The vast majority of today’s network tools are quite traditional when compared to the cloud/virtual/container form factors and agile, programmatic interfaces of cloud and SDN. Form factor-wise, most NPMD tools are monolithic enterprise software suites, hardware appliances, or downloadable, single server software. Most are based on historical scale-up versus scale-out computing and storage assumptions. Most NPMD tools are still primarily centered around their GUIs, rather than programmatic interfaces. While many NPMD tools claim to provide APIs, for the most part they are used not to empower customer automation, but to enable inter-vendor integration or custom development services.

Breakthrough needed

The short answer is breaking down silos for agility. Programmatic accessibility isn’t just about doing things faster in isolation; it’s about breaking down walls between teams and technologies so that processes support high-quality service outcomes. Silos impede agility.

For example, there are huge, untapped veins of valuable network operations data that can better inform everything from monitoring and troubleshooting to application and service development. Today, that data is mostly thrown away due to scale-up constraints, and what is left is only accessible by a few network experts operating the product GUIs.
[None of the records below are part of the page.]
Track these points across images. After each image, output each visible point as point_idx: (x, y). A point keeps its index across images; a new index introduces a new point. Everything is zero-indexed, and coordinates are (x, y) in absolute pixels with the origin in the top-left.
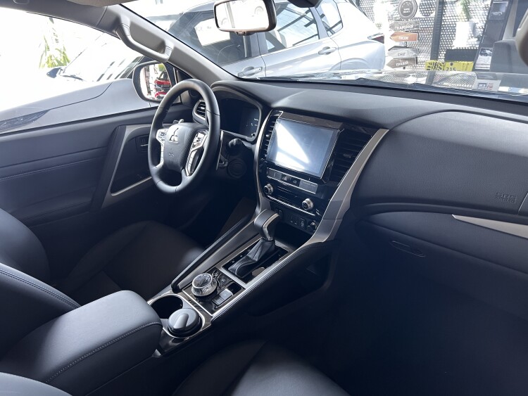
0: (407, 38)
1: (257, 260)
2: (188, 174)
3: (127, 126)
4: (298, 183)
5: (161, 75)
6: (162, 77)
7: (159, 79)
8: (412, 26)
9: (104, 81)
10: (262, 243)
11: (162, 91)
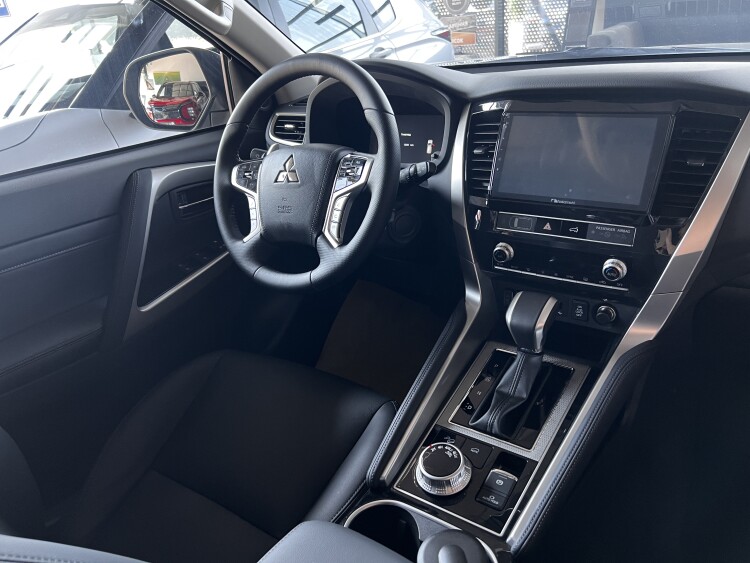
0: (461, 40)
1: (525, 396)
2: (335, 245)
3: (153, 171)
4: (584, 230)
5: (160, 90)
6: (162, 94)
7: (158, 97)
8: (466, 23)
9: (16, 118)
10: (526, 362)
11: (165, 117)
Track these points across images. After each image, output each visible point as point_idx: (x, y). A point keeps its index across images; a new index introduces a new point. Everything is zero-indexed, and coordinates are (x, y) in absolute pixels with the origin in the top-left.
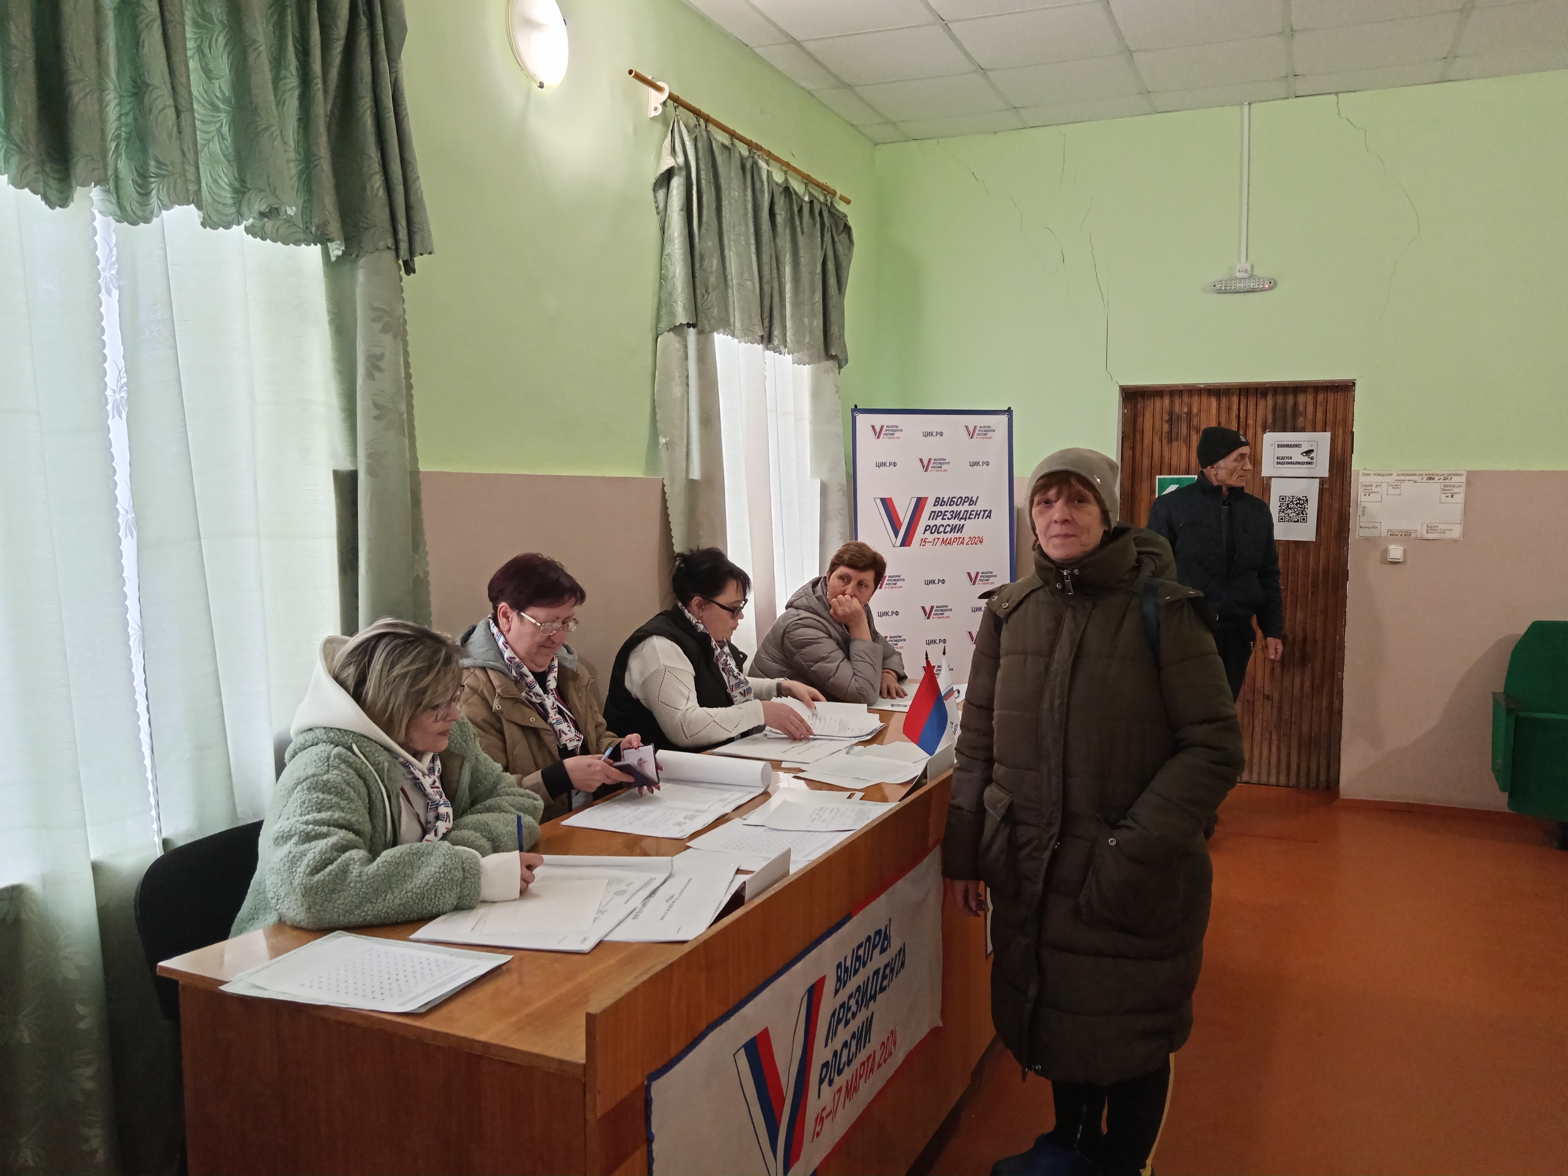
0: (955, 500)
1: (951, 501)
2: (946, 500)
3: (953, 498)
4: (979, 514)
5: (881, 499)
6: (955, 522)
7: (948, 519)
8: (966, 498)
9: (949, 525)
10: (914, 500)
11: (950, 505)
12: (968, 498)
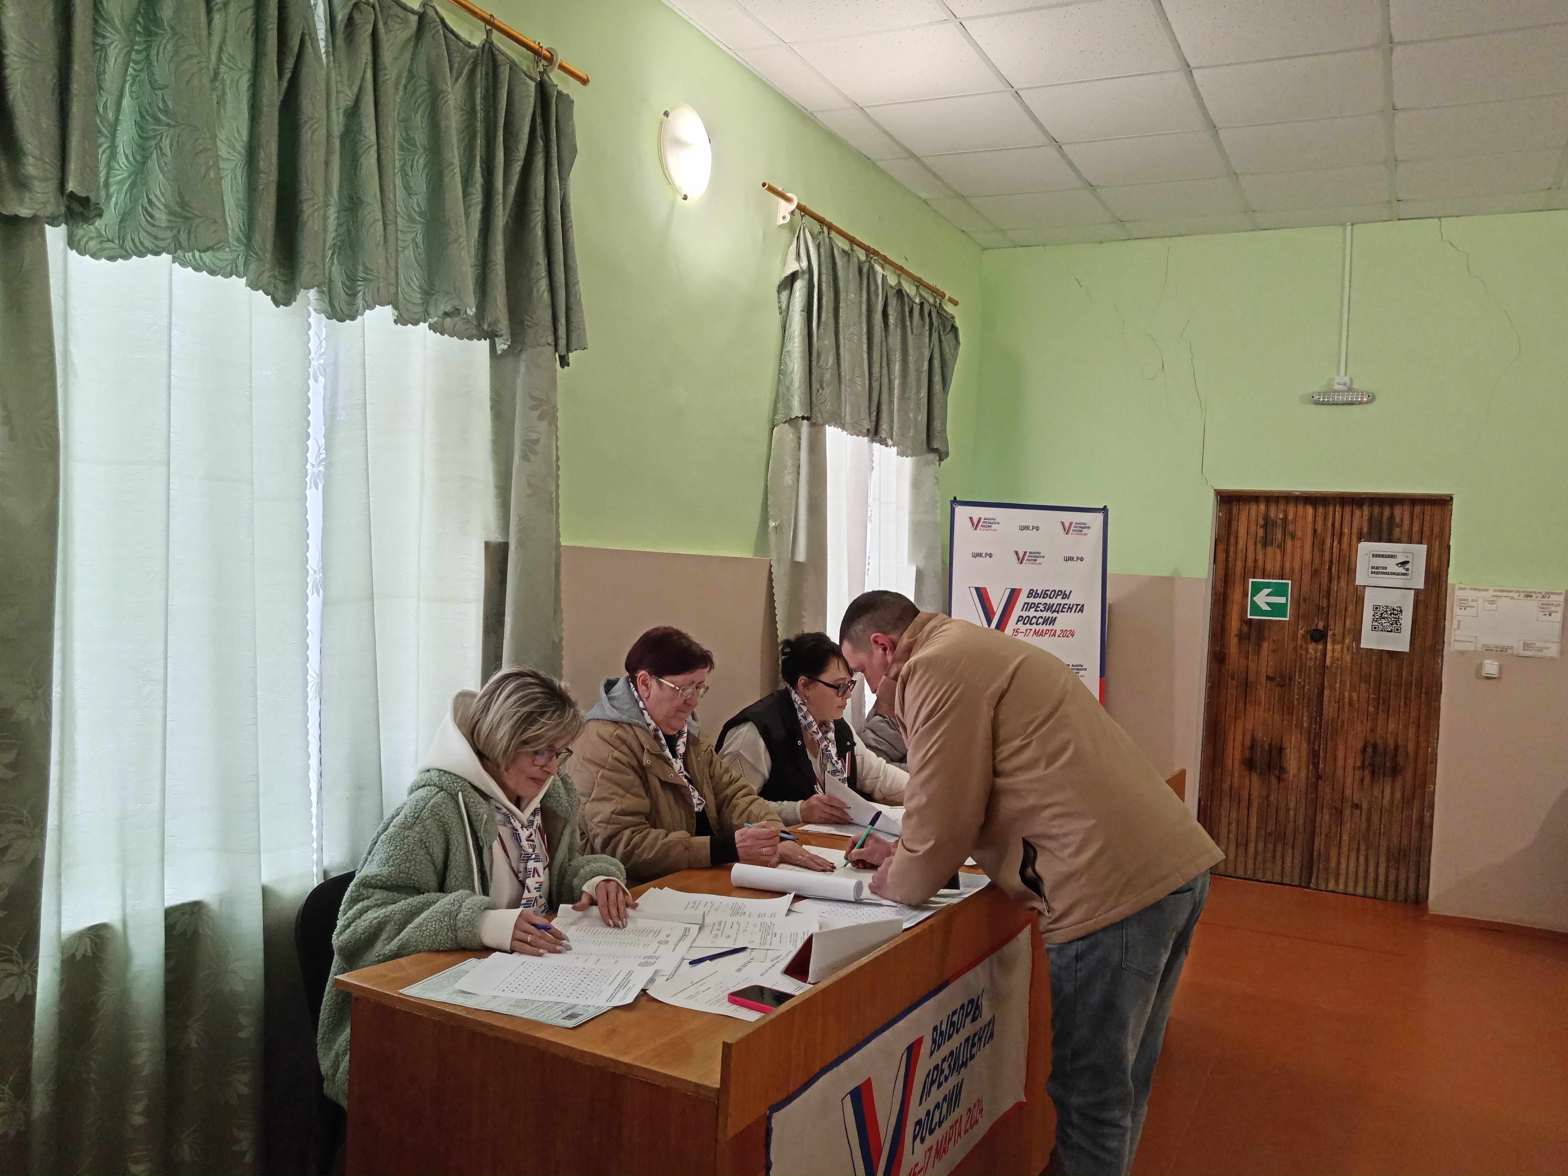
0: (1049, 593)
1: (1045, 594)
2: (1039, 592)
3: (1046, 590)
4: (1072, 609)
5: (976, 588)
6: (1047, 614)
7: (1041, 610)
8: (1059, 591)
9: (1042, 617)
10: (1008, 591)
11: (1043, 598)
12: (1061, 591)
An updated approach to NPMD based on cloud-scale principles brings practice in line with the ambitions of SDN. Microsoft Azure’s paper on PingMesh provides an excellent example of cloud-scale, software-defined network operations. Of course, Microsoft has software development resources that most network organizations, including most carriers, can only dream of. But that shouldn’t stop network operations teams from moving forward into DevOps and automation-oriented ways of doing business, and seeking cloud-era tools and technologies to support that orientation.